- **Raw data**
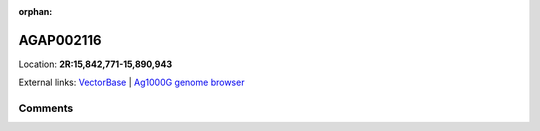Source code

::orphan:



AGAP002116
==========

Location: **2R:15,842,771-15,890,943**





External links:
`VectorBase <https://www.vectorbase.org/Anopheles_gambiae/Gene/Summary?g=AGAP002116>`_ |
`Ag1000G genome browser <https://www.malariagen.net/apps/ag1000g/phase1-AR3/index.html?genome_region=2R:15842771-15890943#genomebrowser>`_





Comments
--------


.. raw:: html

    <div id="disqus_thread"></div>
    <script>
    
    var disqus_config = function () {
        this.page.identifier = '/gene/AGAP002116';
    };
    
    (function() { // DON'T EDIT BELOW THIS LINE
    var d = document, s = d.createElement('script');
    s.src = 'https://agam-selection-atlas.disqus.com/embed.js';
    s.setAttribute('data-timestamp', +new Date());
    (d.head || d.body).appendChild(s);
    })();
    </script>
    <noscript>Please enable JavaScript to view the <a href="https://disqus.com/?ref_noscript">comments.</a></noscript>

- **What you have to do**
The answer is the line containing "s.setAttribute('data-timestamp', +new Date());" together with every line after it in the records, repeated exactly and with nothing else.

- **Response for this exercise**
    s.setAttribute('data-timestamp', +new Date());
    (d.head || d.body).appendChild(s);
    })();
    </script>
    <noscript>Please enable JavaScript to view the <a href="https://disqus.com/?ref_noscript">comments.</a></noscript>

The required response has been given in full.